_EXERCISE AIM_. Each entry is to be repeated word for word, and the images are to be dropped.

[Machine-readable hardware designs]
*-*-*

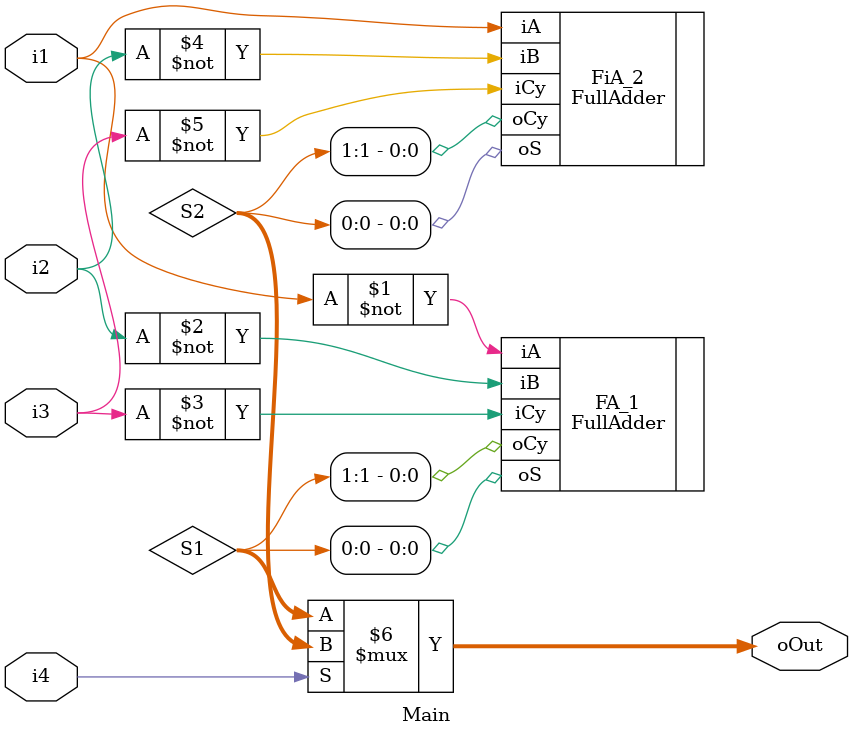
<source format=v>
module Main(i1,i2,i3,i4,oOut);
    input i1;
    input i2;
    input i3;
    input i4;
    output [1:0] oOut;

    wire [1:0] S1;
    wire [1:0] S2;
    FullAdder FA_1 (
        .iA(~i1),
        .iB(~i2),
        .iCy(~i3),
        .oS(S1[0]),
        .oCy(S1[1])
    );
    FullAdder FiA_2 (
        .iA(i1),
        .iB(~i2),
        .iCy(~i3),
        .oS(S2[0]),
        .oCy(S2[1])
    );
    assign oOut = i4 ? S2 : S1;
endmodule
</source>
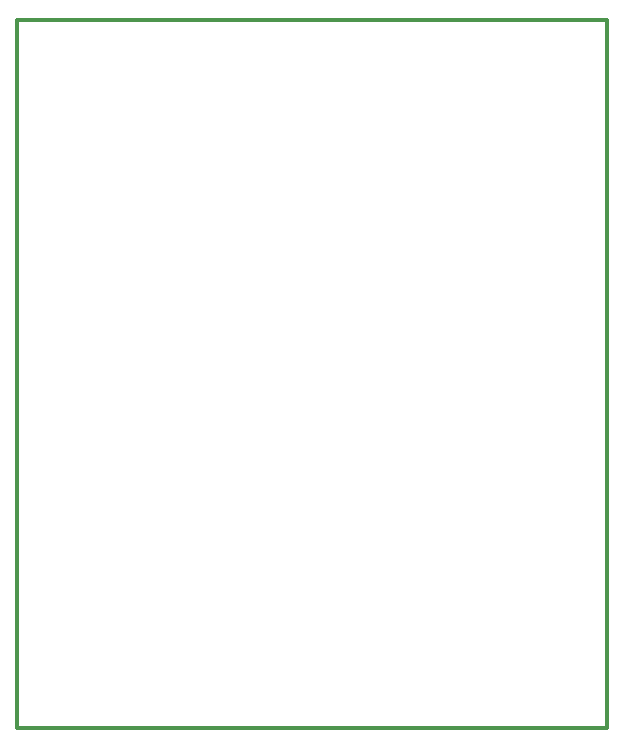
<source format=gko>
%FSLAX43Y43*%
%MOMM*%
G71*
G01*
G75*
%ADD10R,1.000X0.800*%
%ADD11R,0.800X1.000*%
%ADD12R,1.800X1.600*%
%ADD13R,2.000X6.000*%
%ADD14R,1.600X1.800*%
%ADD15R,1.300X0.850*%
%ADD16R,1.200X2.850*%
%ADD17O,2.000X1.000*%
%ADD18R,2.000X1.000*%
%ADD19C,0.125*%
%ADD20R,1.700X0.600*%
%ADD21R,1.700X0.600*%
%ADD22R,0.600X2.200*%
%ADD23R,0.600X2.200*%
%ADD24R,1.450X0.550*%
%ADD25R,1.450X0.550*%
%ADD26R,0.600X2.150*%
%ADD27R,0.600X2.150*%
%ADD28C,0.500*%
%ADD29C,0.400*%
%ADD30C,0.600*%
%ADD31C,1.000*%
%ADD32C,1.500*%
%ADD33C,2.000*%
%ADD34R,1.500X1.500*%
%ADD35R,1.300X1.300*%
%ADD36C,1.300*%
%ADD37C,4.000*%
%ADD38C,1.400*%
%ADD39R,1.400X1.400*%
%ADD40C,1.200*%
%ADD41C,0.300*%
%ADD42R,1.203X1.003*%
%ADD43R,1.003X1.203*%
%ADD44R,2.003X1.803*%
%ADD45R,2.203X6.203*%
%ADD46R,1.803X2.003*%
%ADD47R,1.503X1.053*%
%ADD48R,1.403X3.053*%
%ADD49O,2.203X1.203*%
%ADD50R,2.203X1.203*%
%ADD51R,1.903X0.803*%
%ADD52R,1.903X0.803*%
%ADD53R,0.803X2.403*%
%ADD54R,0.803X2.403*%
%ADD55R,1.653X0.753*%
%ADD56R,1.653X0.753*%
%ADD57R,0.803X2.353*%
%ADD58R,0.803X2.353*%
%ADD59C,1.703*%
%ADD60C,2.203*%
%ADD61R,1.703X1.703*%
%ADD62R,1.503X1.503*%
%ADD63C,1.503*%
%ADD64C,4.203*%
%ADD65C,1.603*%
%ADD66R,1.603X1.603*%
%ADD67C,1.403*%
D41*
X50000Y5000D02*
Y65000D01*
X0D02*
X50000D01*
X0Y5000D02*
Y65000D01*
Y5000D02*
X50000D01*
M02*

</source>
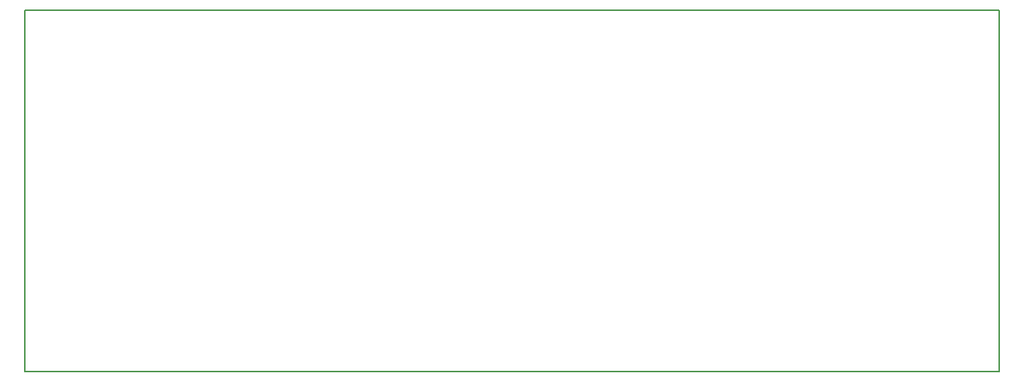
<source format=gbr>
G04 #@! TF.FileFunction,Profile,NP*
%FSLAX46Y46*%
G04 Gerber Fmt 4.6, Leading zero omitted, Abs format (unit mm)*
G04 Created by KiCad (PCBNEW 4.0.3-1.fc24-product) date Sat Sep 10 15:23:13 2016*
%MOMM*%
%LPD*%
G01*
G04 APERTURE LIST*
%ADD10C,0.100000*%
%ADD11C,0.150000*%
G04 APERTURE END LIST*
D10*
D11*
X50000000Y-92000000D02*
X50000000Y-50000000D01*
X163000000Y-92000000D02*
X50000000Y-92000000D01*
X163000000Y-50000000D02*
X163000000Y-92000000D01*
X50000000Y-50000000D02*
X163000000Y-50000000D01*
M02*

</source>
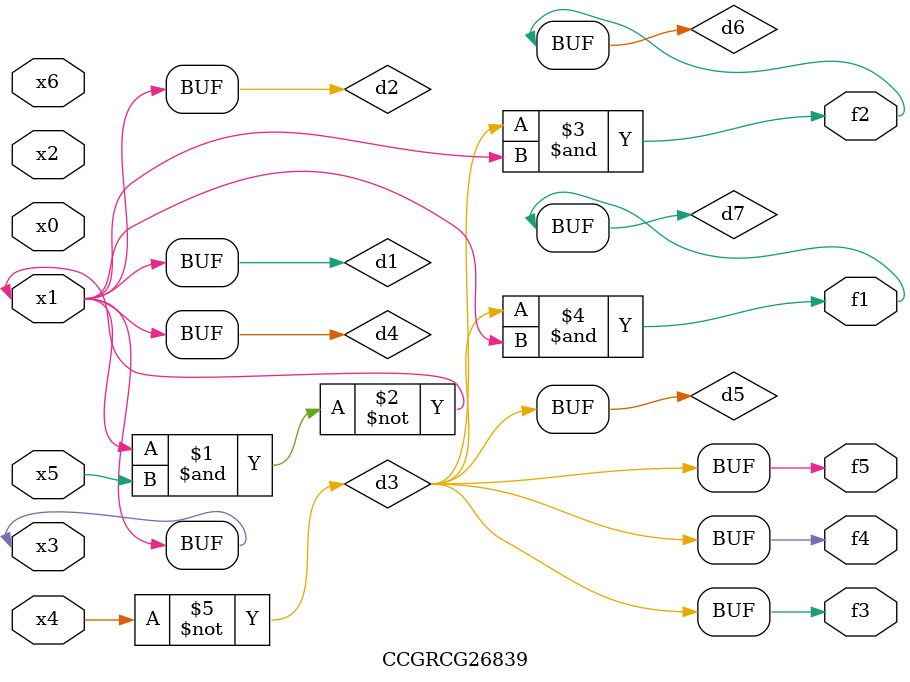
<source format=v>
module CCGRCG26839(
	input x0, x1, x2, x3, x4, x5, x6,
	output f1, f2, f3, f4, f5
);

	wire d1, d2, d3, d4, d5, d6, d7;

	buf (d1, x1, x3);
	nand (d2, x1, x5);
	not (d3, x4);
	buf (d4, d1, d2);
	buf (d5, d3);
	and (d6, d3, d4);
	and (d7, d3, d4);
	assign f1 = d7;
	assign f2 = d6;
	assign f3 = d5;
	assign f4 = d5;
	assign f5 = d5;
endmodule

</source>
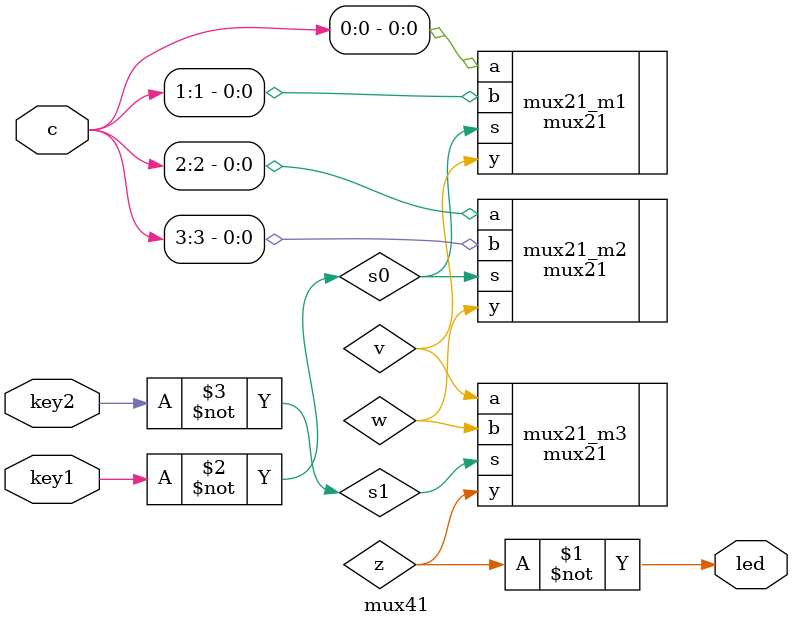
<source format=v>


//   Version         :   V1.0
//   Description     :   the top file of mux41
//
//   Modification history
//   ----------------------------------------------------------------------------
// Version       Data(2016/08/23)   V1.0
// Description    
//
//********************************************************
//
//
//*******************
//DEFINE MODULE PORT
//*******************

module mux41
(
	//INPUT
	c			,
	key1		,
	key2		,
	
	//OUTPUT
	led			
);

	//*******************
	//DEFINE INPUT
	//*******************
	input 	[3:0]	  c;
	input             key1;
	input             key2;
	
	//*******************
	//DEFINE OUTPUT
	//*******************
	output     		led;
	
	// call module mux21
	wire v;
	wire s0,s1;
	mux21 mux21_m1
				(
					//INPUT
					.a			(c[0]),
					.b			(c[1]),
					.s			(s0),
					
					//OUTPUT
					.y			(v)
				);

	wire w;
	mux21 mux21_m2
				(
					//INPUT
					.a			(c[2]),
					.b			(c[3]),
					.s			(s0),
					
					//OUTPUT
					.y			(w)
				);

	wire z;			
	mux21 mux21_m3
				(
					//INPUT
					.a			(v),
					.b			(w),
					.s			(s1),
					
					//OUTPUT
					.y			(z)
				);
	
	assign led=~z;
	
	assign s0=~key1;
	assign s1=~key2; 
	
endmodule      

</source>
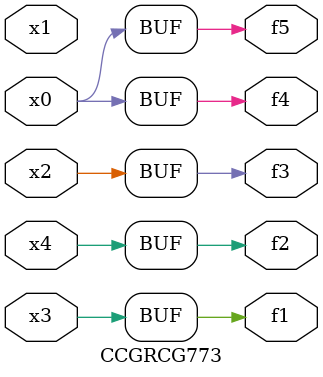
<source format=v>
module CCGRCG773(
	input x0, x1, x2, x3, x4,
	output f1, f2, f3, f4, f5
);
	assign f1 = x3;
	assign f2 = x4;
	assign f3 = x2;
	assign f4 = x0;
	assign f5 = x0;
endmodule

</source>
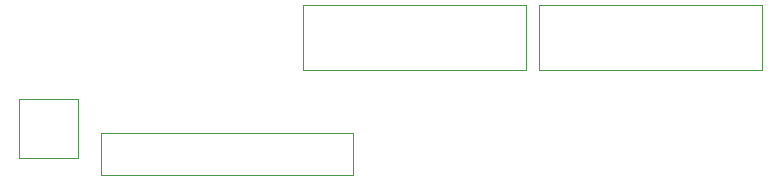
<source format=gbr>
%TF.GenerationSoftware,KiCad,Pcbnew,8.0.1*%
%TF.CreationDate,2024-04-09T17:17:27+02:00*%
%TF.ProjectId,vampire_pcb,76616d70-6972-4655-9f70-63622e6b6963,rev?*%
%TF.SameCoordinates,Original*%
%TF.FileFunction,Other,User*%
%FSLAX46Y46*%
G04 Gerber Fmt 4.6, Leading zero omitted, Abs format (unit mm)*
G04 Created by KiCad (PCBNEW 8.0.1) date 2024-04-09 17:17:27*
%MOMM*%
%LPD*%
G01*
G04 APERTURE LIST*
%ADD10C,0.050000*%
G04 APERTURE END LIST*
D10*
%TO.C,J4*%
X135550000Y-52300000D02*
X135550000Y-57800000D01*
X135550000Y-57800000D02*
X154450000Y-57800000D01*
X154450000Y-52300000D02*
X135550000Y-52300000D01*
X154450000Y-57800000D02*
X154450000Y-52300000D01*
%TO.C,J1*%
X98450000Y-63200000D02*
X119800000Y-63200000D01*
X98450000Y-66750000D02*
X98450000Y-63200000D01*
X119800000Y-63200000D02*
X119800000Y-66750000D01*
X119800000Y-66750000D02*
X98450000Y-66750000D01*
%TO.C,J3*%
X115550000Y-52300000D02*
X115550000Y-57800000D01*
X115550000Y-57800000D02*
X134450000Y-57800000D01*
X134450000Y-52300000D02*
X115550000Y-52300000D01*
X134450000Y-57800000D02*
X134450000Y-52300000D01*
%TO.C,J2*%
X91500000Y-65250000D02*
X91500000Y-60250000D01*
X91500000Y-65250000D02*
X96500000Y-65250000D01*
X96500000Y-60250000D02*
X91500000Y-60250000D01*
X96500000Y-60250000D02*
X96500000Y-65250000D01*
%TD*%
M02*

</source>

*-*-*

_SOLUTION FOR THIS PROBLEM_.
<source format=v>
module Main(i1,i2,i3,i4,oOut);
    input i1;
    input i2;
    input i3;
    input i4;
    output [1:0] oOut;

    wire [1:0] S1;
    wire [1:0] S2;
    FullAdder FA_1 (
        .iA(~i1),
        .iB(~i2),
        .iCy(~i3),
        .oS(S1[0]),
        .oCy(S1[1])
    );
    FullAdder FiA_2 (
        .iA(i1),
        .iB(~i2),
        .iCy(~i3),
        .oS(S2[0]),
        .oCy(S2[1])
    );
    assign oOut = i4 ? S2 : S1;
endmodule
</source>
<source format=gko>
%FSLAX43Y43*%
%MOMM*%
G71*
G01*
G75*
%ADD10R,1.000X0.800*%
%ADD11R,0.800X1.000*%
%ADD12R,1.800X1.600*%
%ADD13R,2.000X6.000*%
%ADD14R,1.600X1.800*%
%ADD15R,1.300X0.850*%
%ADD16R,1.200X2.850*%
%ADD17O,2.000X1.000*%
%ADD18R,2.000X1.000*%
%ADD19C,0.125*%
%ADD20R,1.700X0.600*%
%ADD21R,1.700X0.600*%
%ADD22R,0.600X2.200*%
%ADD23R,0.600X2.200*%
%ADD24R,1.450X0.550*%
%ADD25R,1.450X0.550*%
%ADD26R,0.600X2.150*%
%ADD27R,0.600X2.150*%
%ADD28C,0.500*%
%ADD29C,0.400*%
%ADD30C,0.600*%
%ADD31C,1.000*%
%ADD32C,1.500*%
%ADD33C,2.000*%
%ADD34R,1.500X1.500*%
%ADD35R,1.300X1.300*%
%ADD36C,1.300*%
%ADD37C,4.000*%
%ADD38C,1.400*%
%ADD39R,1.400X1.400*%
%ADD40C,1.200*%
%ADD41C,0.300*%
%ADD42R,1.203X1.003*%
%ADD43R,1.003X1.203*%
%ADD44R,2.003X1.803*%
%ADD45R,2.203X6.203*%
%ADD46R,1.803X2.003*%
%ADD47R,1.503X1.053*%
%ADD48R,1.403X3.053*%
%ADD49O,2.203X1.203*%
%ADD50R,2.203X1.203*%
%ADD51R,1.903X0.803*%
%ADD52R,1.903X0.803*%
%ADD53R,0.803X2.403*%
%ADD54R,0.803X2.403*%
%ADD55R,1.653X0.753*%
%ADD56R,1.653X0.753*%
%ADD57R,0.803X2.353*%
%ADD58R,0.803X2.353*%
%ADD59C,1.703*%
%ADD60C,2.203*%
%ADD61R,1.703X1.703*%
%ADD62R,1.503X1.503*%
%ADD63C,1.503*%
%ADD64C,4.203*%
%ADD65C,1.603*%
%ADD66R,1.603X1.603*%
%ADD67C,1.403*%
D41*
X50000Y5000D02*
Y65000D01*
X0D02*
X50000D01*
X0Y5000D02*
Y65000D01*
Y5000D02*
X50000D01*
M02*

</source>
<source format=gbr>
G04 #@! TF.FileFunction,Profile,NP*
%FSLAX46Y46*%
G04 Gerber Fmt 4.6, Leading zero omitted, Abs format (unit mm)*
G04 Created by KiCad (PCBNEW 4.0.3-1.fc24-product) date Sat Sep 10 15:23:13 2016*
%MOMM*%
%LPD*%
G01*
G04 APERTURE LIST*
%ADD10C,0.100000*%
%ADD11C,0.150000*%
G04 APERTURE END LIST*
D10*
D11*
X50000000Y-92000000D02*
X50000000Y-50000000D01*
X163000000Y-92000000D02*
X50000000Y-92000000D01*
X163000000Y-50000000D02*
X163000000Y-92000000D01*
X50000000Y-50000000D02*
X163000000Y-50000000D01*
M02*

</source>
<source format=v>
module CCGRCG26839(
	input x0, x1, x2, x3, x4, x5, x6,
	output f1, f2, f3, f4, f5
);

	wire d1, d2, d3, d4, d5, d6, d7;

	buf (d1, x1, x3);
	nand (d2, x1, x5);
	not (d3, x4);
	buf (d4, d1, d2);
	buf (d5, d3);
	and (d6, d3, d4);
	and (d7, d3, d4);
	assign f1 = d7;
	assign f2 = d6;
	assign f3 = d5;
	assign f4 = d5;
	assign f5 = d5;
endmodule

</source>
<source format=v>


//   Version         :   V1.0
//   Description     :   the top file of mux41
//
//   Modification history
//   ----------------------------------------------------------------------------
// Version       Data(2016/08/23)   V1.0
// Description    
//
//********************************************************
//
//
//*******************
//DEFINE MODULE PORT
//*******************

module mux41
(
	//INPUT
	c			,
	key1		,
	key2		,
	
	//OUTPUT
	led			
);

	//*******************
	//DEFINE INPUT
	//*******************
	input 	[3:0]	  c;
	input             key1;
	input             key2;
	
	//*******************
	//DEFINE OUTPUT
	//*******************
	output     		led;
	
	// call module mux21
	wire v;
	wire s0,s1;
	mux21 mux21_m1
				(
					//INPUT
					.a			(c[0]),
					.b			(c[1]),
					.s			(s0),
					
					//OUTPUT
					.y			(v)
				);

	wire w;
	mux21 mux21_m2
				(
					//INPUT
					.a			(c[2]),
					.b			(c[3]),
					.s			(s0),
					
					//OUTPUT
					.y			(w)
				);

	wire z;			
	mux21 mux21_m3
				(
					//INPUT
					.a			(v),
					.b			(w),
					.s			(s1),
					
					//OUTPUT
					.y			(z)
				);
	
	assign led=~z;
	
	assign s0=~key1;
	assign s1=~key2; 
	
endmodule      

</source>
<source format=v>
module CCGRCG773(
	input x0, x1, x2, x3, x4,
	output f1, f2, f3, f4, f5
);
	assign f1 = x3;
	assign f2 = x4;
	assign f3 = x2;
	assign f4 = x0;
	assign f5 = x0;
endmodule

</source>
<source format=gbr>
%TF.GenerationSoftware,KiCad,Pcbnew,8.0.1*%
%TF.CreationDate,2024-04-09T17:17:27+02:00*%
%TF.ProjectId,vampire_pcb,76616d70-6972-4655-9f70-63622e6b6963,rev?*%
%TF.SameCoordinates,Original*%
%TF.FileFunction,Other,User*%
%FSLAX46Y46*%
G04 Gerber Fmt 4.6, Leading zero omitted, Abs format (unit mm)*
G04 Created by KiCad (PCBNEW 8.0.1) date 2024-04-09 17:17:27*
%MOMM*%
%LPD*%
G01*
G04 APERTURE LIST*
%ADD10C,0.050000*%
G04 APERTURE END LIST*
D10*
%TO.C,J4*%
X135550000Y-52300000D02*
X135550000Y-57800000D01*
X135550000Y-57800000D02*
X154450000Y-57800000D01*
X154450000Y-52300000D02*
X135550000Y-52300000D01*
X154450000Y-57800000D02*
X154450000Y-52300000D01*
%TO.C,J1*%
X98450000Y-63200000D02*
X119800000Y-63200000D01*
X98450000Y-66750000D02*
X98450000Y-63200000D01*
X119800000Y-63200000D02*
X119800000Y-66750000D01*
X119800000Y-66750000D02*
X98450000Y-66750000D01*
%TO.C,J3*%
X115550000Y-52300000D02*
X115550000Y-57800000D01*
X115550000Y-57800000D02*
X134450000Y-57800000D01*
X134450000Y-52300000D02*
X115550000Y-52300000D01*
X134450000Y-57800000D02*
X134450000Y-52300000D01*
%TO.C,J2*%
X91500000Y-65250000D02*
X91500000Y-60250000D01*
X91500000Y-65250000D02*
X96500000Y-65250000D01*
X96500000Y-60250000D02*
X91500000Y-60250000D01*
X96500000Y-60250000D02*
X96500000Y-65250000D01*
%TD*%
M02*

</source>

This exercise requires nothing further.